It was spurred on by fear. Fear can sometimes be a motivating factor as great as nearly any other. My great professional fear: when I leave my school for the next step of my career, the work I have done to provide kids with an opportunity to learn through creating will disappear.
I am not alone in this endeavor, I have an inspiring partner teacher that holds many of the same beliefs about education. But, one person is not enough. On the last day of the school year, our science teacher and I discovered that we shared a passion for creating a makerspace that could engage our students. Without a librarian or media specialist, the task was left to us. We were allowed to do it, but given no funding or assistance. We worked together to plan, acquire materials, raise funds, and develop a new space for learning where once there was nothing.
We opened the space for the students, many of whom have been inspired or at least excited by the opportunity to take apart technology, code, build functional circuits, craft, make with legos, and work with spheros.
We presented the space and our goals to the board. They loved it. The parents and community have loved it. But, throughout the entire experience, it has been two teachers driving the entire process. The fear has continued to sit with me: how do we make this space self sustaining? We needed to find a way to create a culture of making and learning. Doing that means making it more than our space.
I took the conversation to my co-worker that has been building our makerspace from the beginning. How do we get more teachers involved?

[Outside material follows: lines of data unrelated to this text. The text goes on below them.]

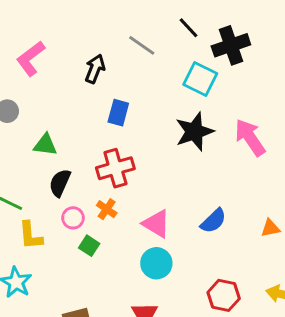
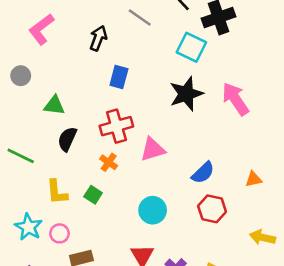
pink circle: (73, 218) -> (59, 233), moved
pink triangle: (156, 224) -> (153, 149), moved, turned -48
yellow L-shape: (31, 235) -> (57, 192), moved
red hexagon: (224, 295) -> (212, 209), moved

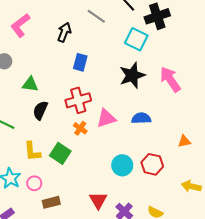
orange cross: (109, 162) -> (80, 128), moved
blue semicircle: (203, 173) -> (141, 118), moved, turned -138
green square: (93, 195) -> (60, 153), size x1.5
cyan circle: (153, 210) -> (122, 165), moved

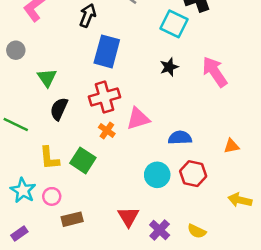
blue rectangle: (80, 62) -> (107, 51), size x1.5
black star: (132, 75) -> (169, 67), size x0.6
green triangle: (30, 84) -> (47, 78), turned 48
blue semicircle: (141, 118) -> (180, 138), moved

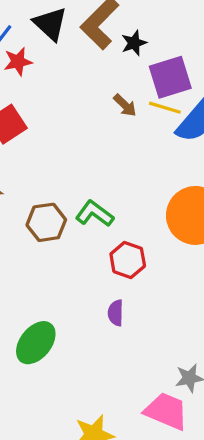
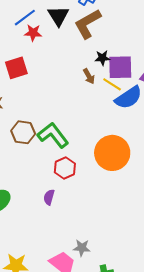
black star: (134, 43) -> (102, 58), moved
green L-shape: (95, 214) -> (53, 135), size x1.4

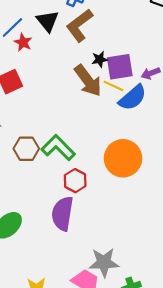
red star: (33, 33) -> (23, 42), turned 30
brown arrow: (89, 76) -> (88, 81), size x2.0
purple semicircle: (49, 197) -> (62, 214), size x2.0
gray star: (82, 248) -> (104, 262), size x1.6

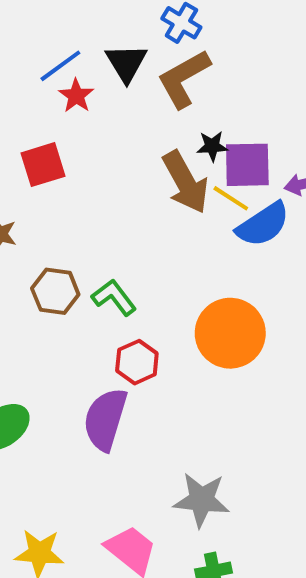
green L-shape: (58, 148) -> (114, 297), size x0.7
gray star: (104, 262) -> (201, 500), moved

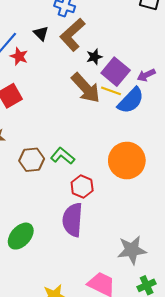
black triangle: (126, 63) -> (41, 33), size x0.7
black star: (212, 146) -> (94, 57), moved
purple square: (247, 165) -> (116, 72), turned -36

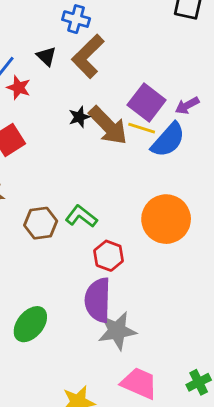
black star: (94, 57) -> (79, 117), moved
gray star: (132, 250) -> (117, 331), moved

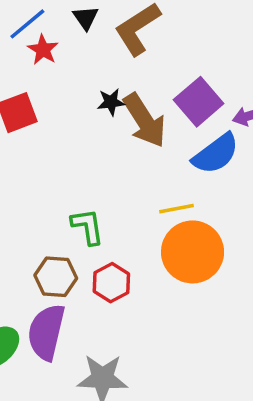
yellow line: (142, 128) -> (177, 209), moved, turned -40
green L-shape: (81, 216) -> (88, 227), turned 32
brown hexagon: (41, 223) -> (56, 277), moved
purple semicircle: (98, 300) -> (46, 332), moved

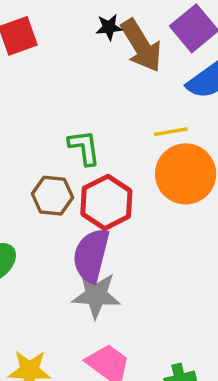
red hexagon: (111, 283) -> (106, 202), size x1.4
purple semicircle: (46, 332) -> (91, 255), moved

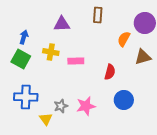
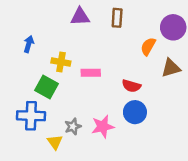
purple triangle: (62, 24) -> (80, 17), moved
green square: (21, 59) -> (47, 87), moved
red semicircle: (110, 72) -> (131, 86), turned 91
blue circle: (124, 100) -> (135, 112), moved

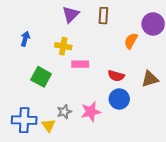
purple triangle: (80, 17) -> (71, 14), turned -42
yellow cross: (61, 62) -> (63, 46), moved
brown triangle: (171, 68) -> (150, 79), moved
blue cross: (31, 116) -> (24, 120), moved

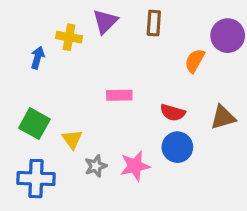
yellow cross: (63, 46) -> (69, 37), moved
green square: (41, 77) -> (34, 124), moved
yellow triangle: (48, 125) -> (72, 139), moved

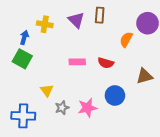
purple triangle: (105, 21) -> (76, 20), moved, turned -30
red semicircle: (173, 113) -> (106, 63), moved
green square: (34, 124) -> (22, 59), moved

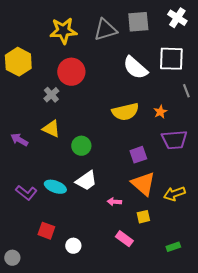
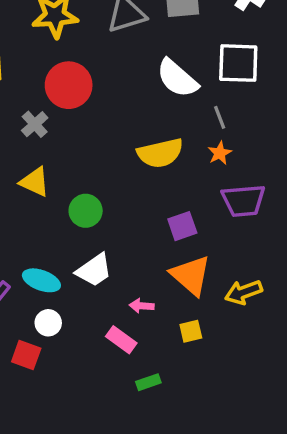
gray line: (186, 91) -> (220, 117), moved
pink rectangle: (124, 239) -> (121, 340), moved
white circle: (73, 246) -> (48, 323), moved
green rectangle: (173, 247) -> (148, 382), moved

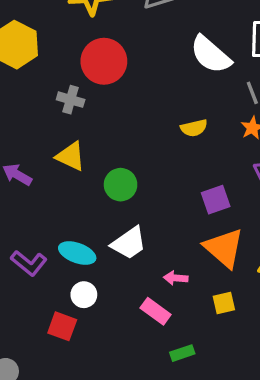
gray cross: (35, 124) -> (71, 100), turned -32
yellow semicircle: (160, 153) -> (194, 128), size x0.6

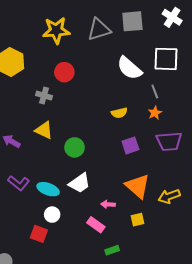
red circle: (104, 61) -> (64, 72), size x0.7
purple square: (216, 200) -> (130, 145), moved
purple L-shape: (29, 263) -> (19, 183), moved

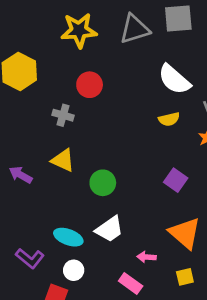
yellow semicircle: (119, 113) -> (169, 119), moved
purple square: (130, 145) -> (176, 180), turned -36
purple L-shape: (19, 183) -> (30, 258), moved

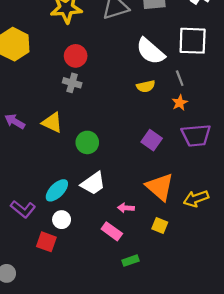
gray cross: (63, 115) -> (72, 83), moved
purple arrow: (21, 175) -> (15, 121), moved
cyan ellipse: (68, 237) -> (57, 190), turned -65
yellow square: (185, 277) -> (160, 225), turned 35

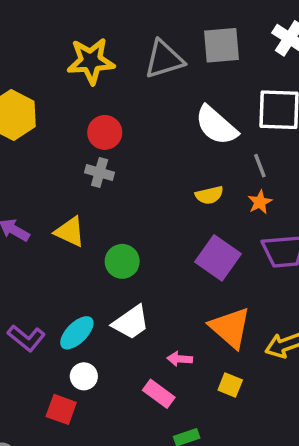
yellow semicircle: (146, 86) -> (209, 195), moved
purple square: (152, 140) -> (218, 258), size x1.4
purple L-shape: (23, 209) -> (26, 338), moved

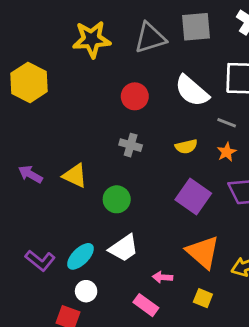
red circle: (105, 132) -> (135, 96), moved
gray line: (260, 166) -> (227, 123), turned -48
gray cross: (100, 172) -> (131, 145), moved

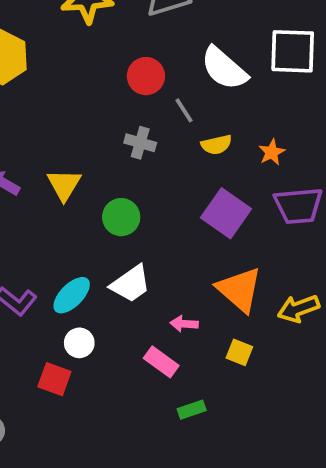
gray line: (227, 123) -> (184, 110), moved, turned 36
yellow triangle: (75, 176) -> (64, 185), turned 36

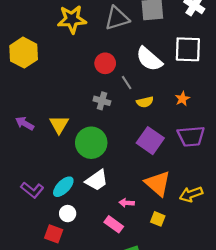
orange star: (272, 152) -> (182, 99), moved
green circle: (121, 217) -> (91, 143), size x1.5

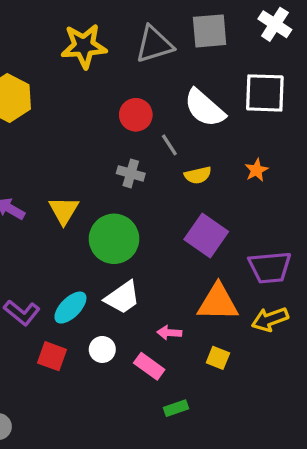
purple trapezoid: (191, 136) -> (270, 267), moved
orange triangle: (158, 183) -> (218, 303), turned -40
white circle: (68, 214) -> (102, 349), moved
red square: (54, 234) -> (52, 356), moved

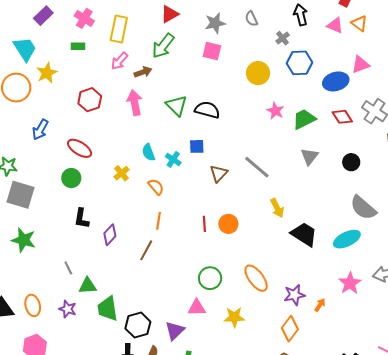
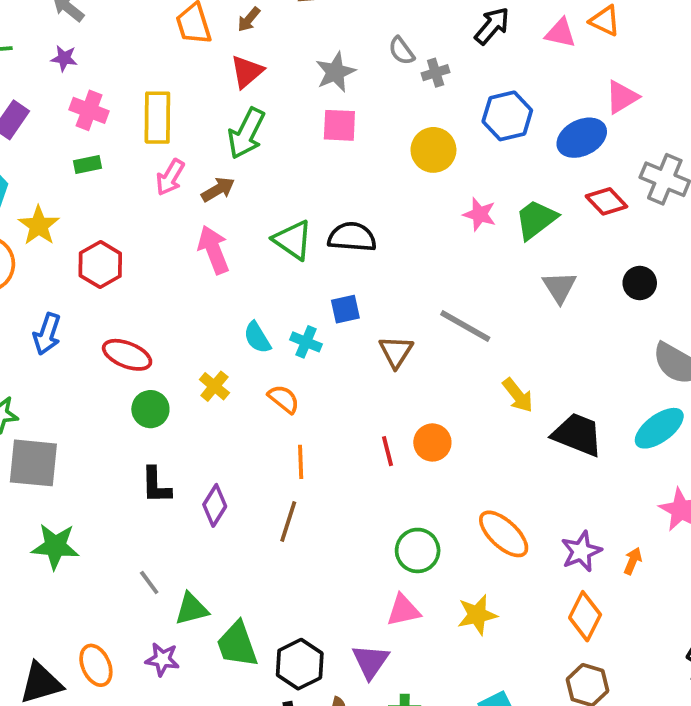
black arrow: (301, 15) -> (492, 26), turned 65
gray cross: (283, 38) -> (436, 73), moved, turned 32
red hexagon: (90, 100) -> (100, 265), moved
green circle: (71, 178) -> (150, 409), moved

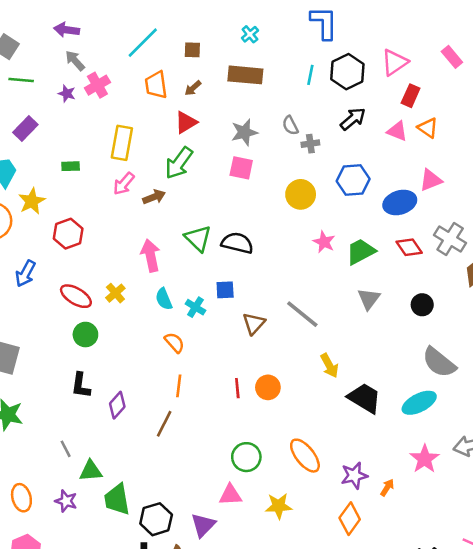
pink cross: (89, 110) -> (97, 85), moved, turned 30
pink arrow: (214, 250) -> (151, 255), moved
yellow cross: (214, 386) -> (115, 293), moved

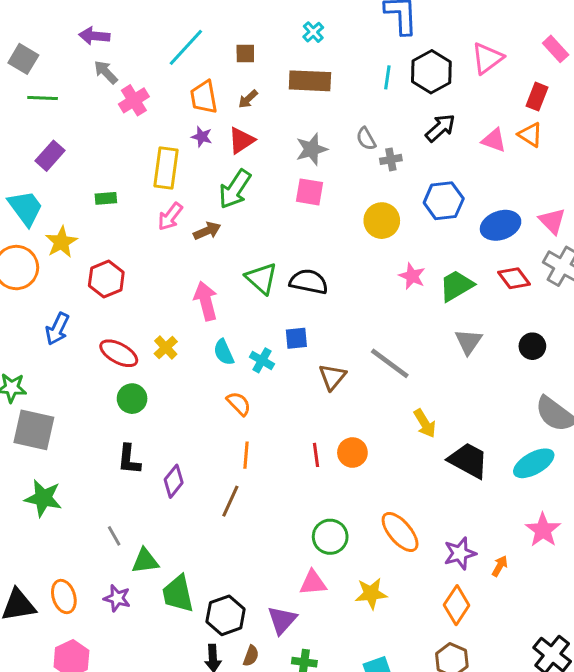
purple star: (67, 94) -> (202, 137), moved
red rectangle: (411, 96) -> (537, 97), moved
pink triangle: (431, 180) -> (552, 221), moved, turned -50

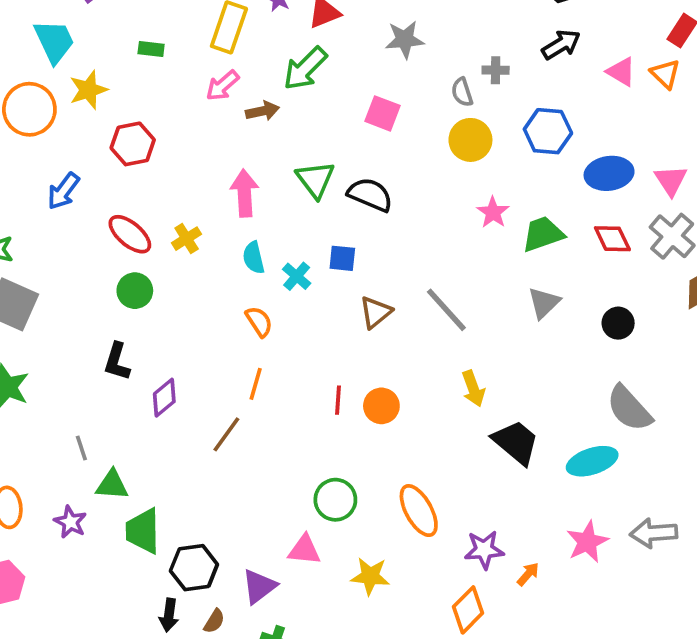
gray semicircle: (366, 139) -> (462, 92), moved
pink square: (310, 192) -> (382, 113), moved

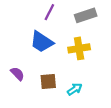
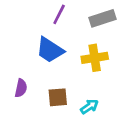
purple semicircle: (17, 74) -> (21, 88), turned 56

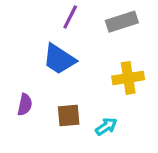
yellow cross: (95, 58) -> (128, 78), moved

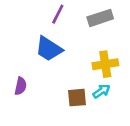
brown square: (69, 116) -> (77, 98), moved
cyan arrow: (106, 126) -> (101, 91), moved

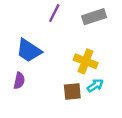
blue trapezoid: (49, 49) -> (29, 50), moved
yellow cross: (105, 64) -> (86, 61), moved, turned 30

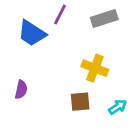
blue trapezoid: (29, 50) -> (32, 33), moved
cyan arrow: (95, 85) -> (118, 107), moved

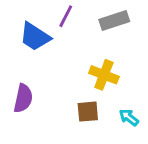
purple semicircle: (21, 90) -> (23, 98), size x1.4
cyan arrow: (118, 107) -> (129, 117), turned -108

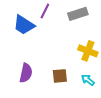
yellow cross: (104, 75) -> (88, 51), moved
purple semicircle: (23, 98) -> (26, 73), moved

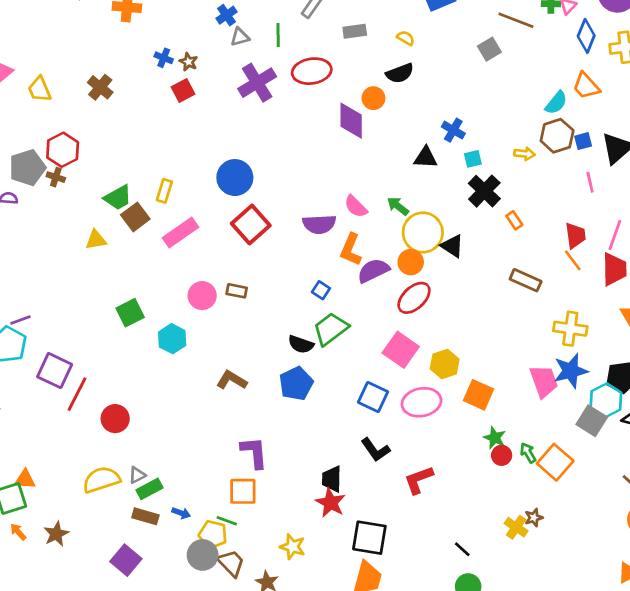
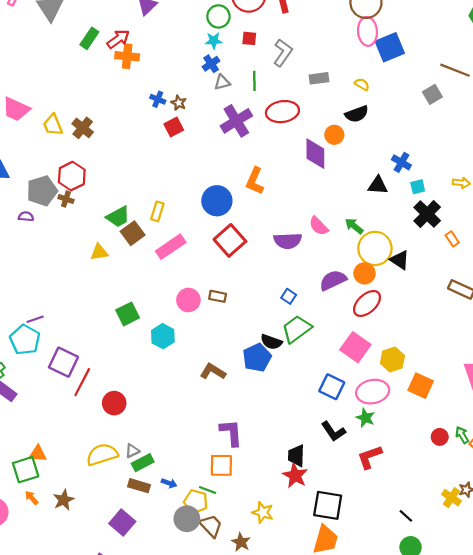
brown cross: (100, 87) -> (83, 128), moved
orange L-shape: (351, 250) -> (255, 181), moved
blue pentagon: (296, 384) -> (257, 358), moved
green star: (495, 438) -> (365, 418), moved

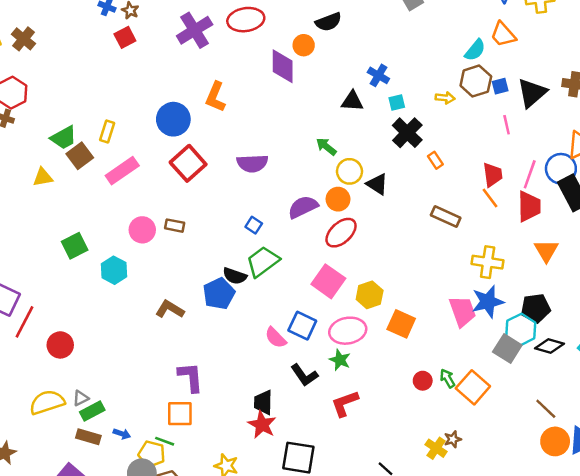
pink semicircle: (319, 226) -> (276, 338), moved
yellow circle: (375, 248) -> (349, 171), size x0.7

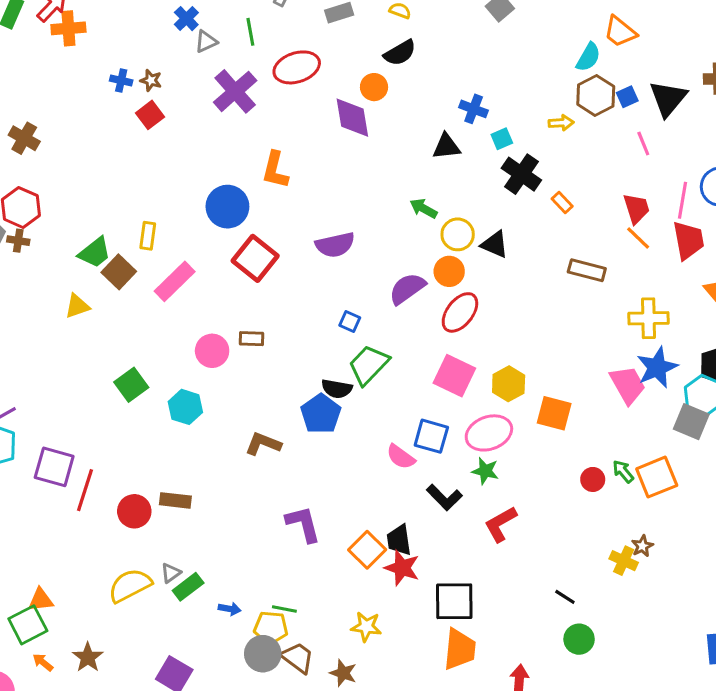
orange square: (473, 387) -> (657, 477), turned 36
orange square: (180, 414) -> (367, 550), moved, turned -36
brown rectangle: (88, 437) -> (175, 500), moved

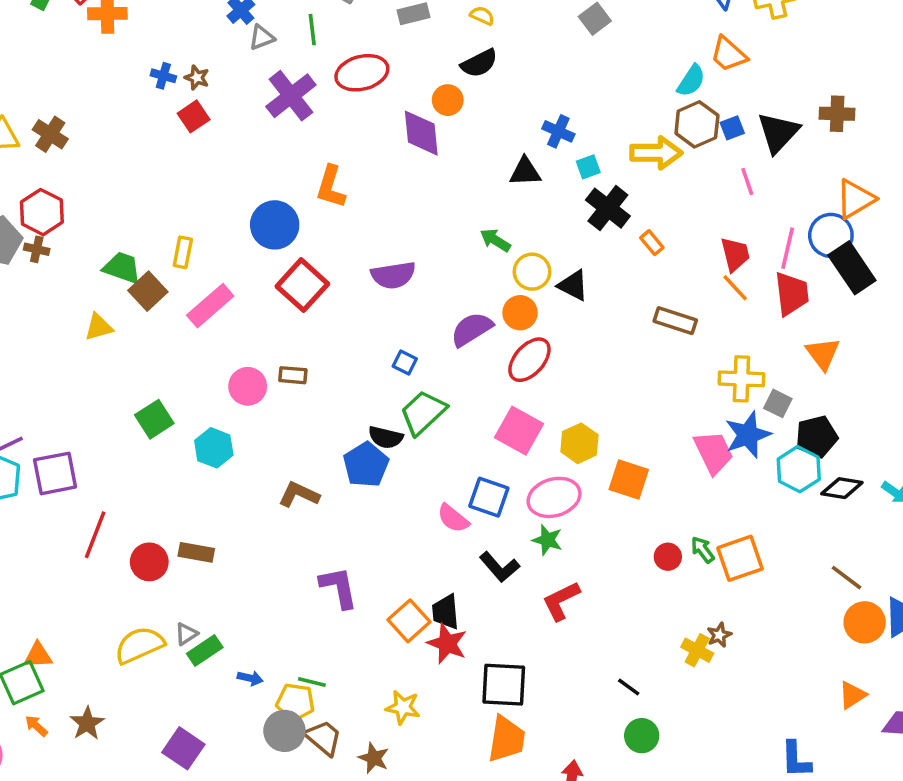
yellow arrow: (561, 123) -> (656, 153), size x1.8
green trapezoid: (95, 253) -> (122, 268), turned -126
gray square: (691, 422) -> (778, 403), moved, size x0.7
purple square: (54, 467) -> (55, 473), moved, turned -30

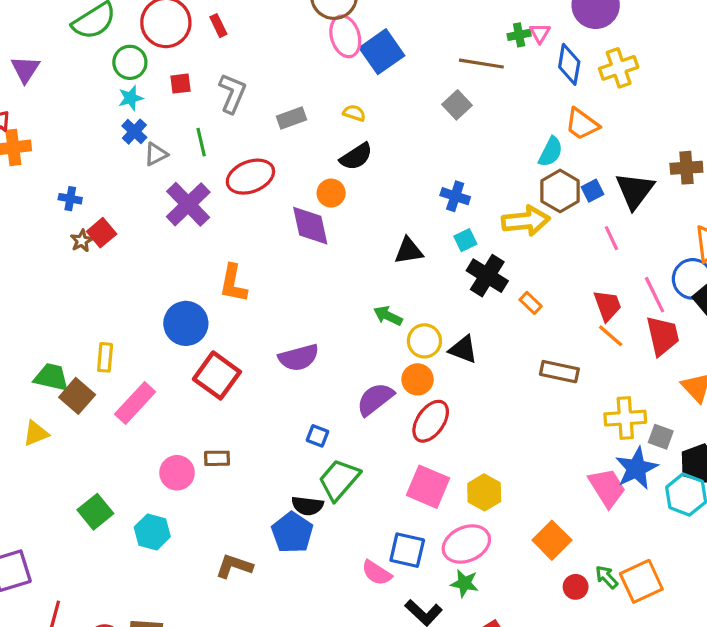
brown star: (197, 78) -> (82, 241), moved, turned 30
blue cross: (558, 131) -> (455, 196), moved
pink line: (788, 248) -> (655, 295), turned -33
orange square: (629, 480) -> (552, 540), moved, turned 33

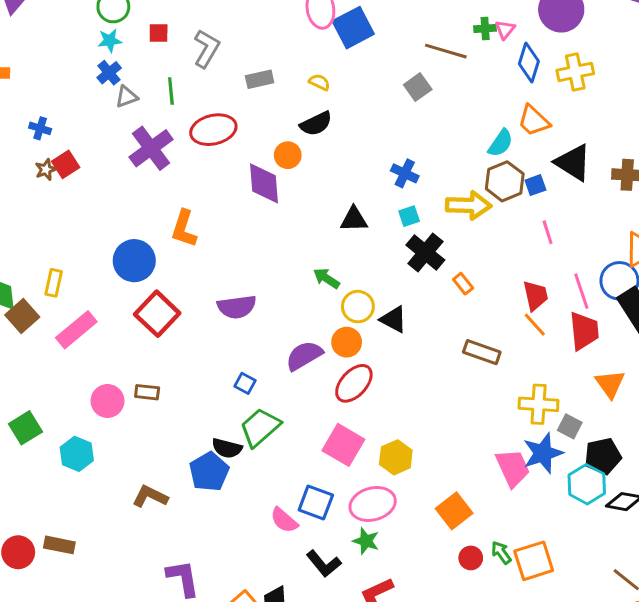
black triangle: (635, 191) -> (573, 163), moved, turned -42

That simple question led to a surprisingly quick professional development opportunity. With three days to plan, we built activities to engage our staff in the makerspace materials we had available to kids, in hopes they would find ways to bring their classes into the space.
Some people will tell you that giving design challenges goes against the true nature of a makerspace. I understand those arguments, specifically, that giving students constraints is limiting. My goal however, has never really just been to create a makerspace, but to create a school in which students have the opportunity to demonstrate learning and engage with knowledge.
The purpose of the makerspace is bring people together to collaborate, learn, and create. I don’t need the space to do that in my own classroom, but I have never been the norm in my school. If teachers are bringing their classes to the space, we can start to expose more kids to exciting options for demonstrating learning. By engaging teachers with the materials and brainstorming ways to bring lessons into the makerspace, we took big steps forward in the journey toward creating a real culture for making and learning.
We have a long way to go in this transition, but the feedback on all fronts continues to be very positive. People are open to exploring ways to use making and creating in their classrooms. What started as a whisper has echoed throughout this year into something so much louder. I have hope that this is becoming more than just a a few individuals, standing against the tide, but rather a shift in the tide toward greater engagement and opportunity for our students.